The Formation and Observational Signatures of the First Quasars

Recent multi-wavelength surveys have discovered dozens of luminous quasars at redshift z > 6. They indicate the presence of supermassive black holes of ~10^{9} Msun, and large stellar population of ~10^{11} Msun when the Universe was only a few hundred million years after the Big Bang. However, how these objects form and evolve remains a big puzzle. I will present state-of-the-art calculations, which combine multi-scale cosmological simulations with multi-wavelength radiative transfer, to follow the formation, evolution, and multi-band properties of galaxies and quasars in the early Universe. Our models demonstrate that the exciting observations of the most distant objects are consistent with predictions from the standard LCDM cosmology. The earliest galaxies and quasars form in massive halos hierarchically and are highly clustered, which may provide patchy ionization of the surrounding medium.
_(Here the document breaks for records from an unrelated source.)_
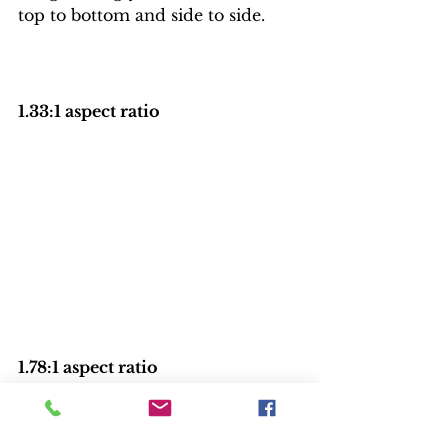
top to bottom and side to side.
1.33:1 aspect ratio
1.78:1 aspect ratio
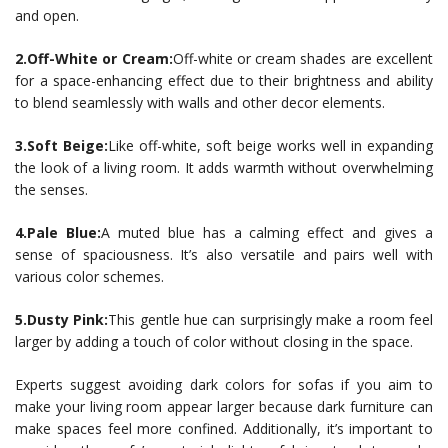
and open.
2.Off-White or Cream:
Off-white or cream shades are excellent
for a space-enhancing effect due to their brightness and ability
to blend seamlessly with walls and other decor elements.
3.Soft Beige:
Like off-white, soft beige works well in expanding
the look of a living room. It adds warmth without overwhelming
the senses.
4.Pale Blue:
A muted blue has a calming effect and gives a
sense of spaciousness. It’s also versatile and pairs well with
various color schemes.
5.Dusty Pink:
This gentle hue can surprisingly make a room feel
larger by adding a touch of color without closing in the space.
Experts suggest avoiding dark colors for sofas if you aim to
make your living room appear larger because dark furniture can
make spaces feel more confined. Additionally, it’s important to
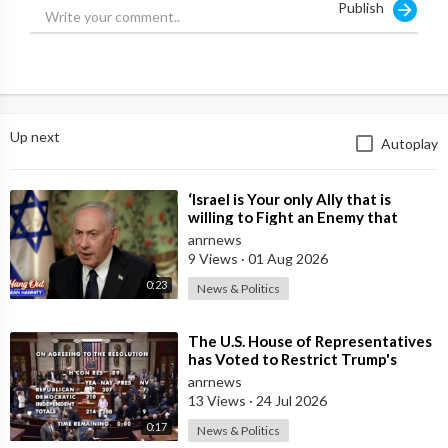
Publish
Which Israel relies on to achieve the Political outcomes.
Source:
https://x.com/jamiemcintyre21/....status/2001429918824
Up next
Autoplay
⁣‘Israel is Your only Ally that is
willing to Fight an Enemy that
Chants Death to America and that
anrnews
is
9 Views
·
01 Aug 2026
0:23
News & Politics
⁣The U.S. House of Representatives
has Voted to Restrict Trump's
Authority to Continue Military
anrnews
13 Views
·
24 Jul 2026
0:17
News & Politics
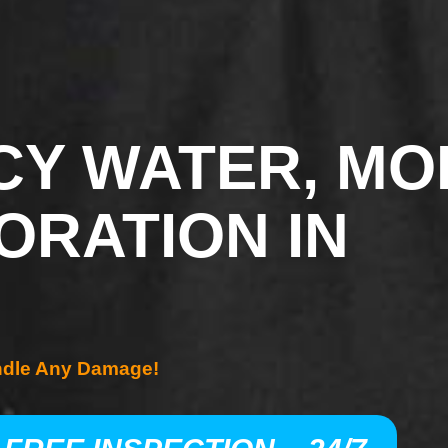
Y WATER, MO
ORATION IN
ndle Any Damage!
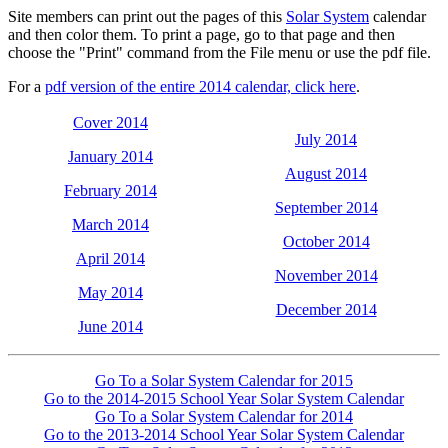
Site members can print out the pages of this
Solar System
calendar
and then color them. To print a page, go to that page and then
choose the "Print" command from the File menu or use the pdf file.
For a
pdf version of the entire 2014 calendar, click here
.
Cover 2014
July 2014
January 2014
August 2014
February 2014
September 2014
March 2014
October 2014
April 2014
November 2014
May 2014
December 2014
June 2014
Go To a Solar System Calendar for 2015
Go to the 2014-2015 School Year Solar System Calendar
Go To a Solar System Calendar for 2014
Go to the 2013-2014 School Year Solar System Calendar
In addition, I will discuss the need for such a modeling in future study of galaxy formation in all epochs, and in planning surveys with upcoming observatories such as ALMA and JWST.

At a slightly lower redshift than these quasars, just outside the Perkin Reading Room, we'll have a selection of tea, coffee, cookies, and fruit for your enjoyment. The seminars are held in the Perkin Reading Room, on the 5th floor of the Rose Center for Earth and Space. Enter the museum at 81st Street and Central Park West, call a department member from your cell, the guard desk, or ticket booth for escort upstairs to the Perkin Room. Please arrive approximately 15 min. prior to the event.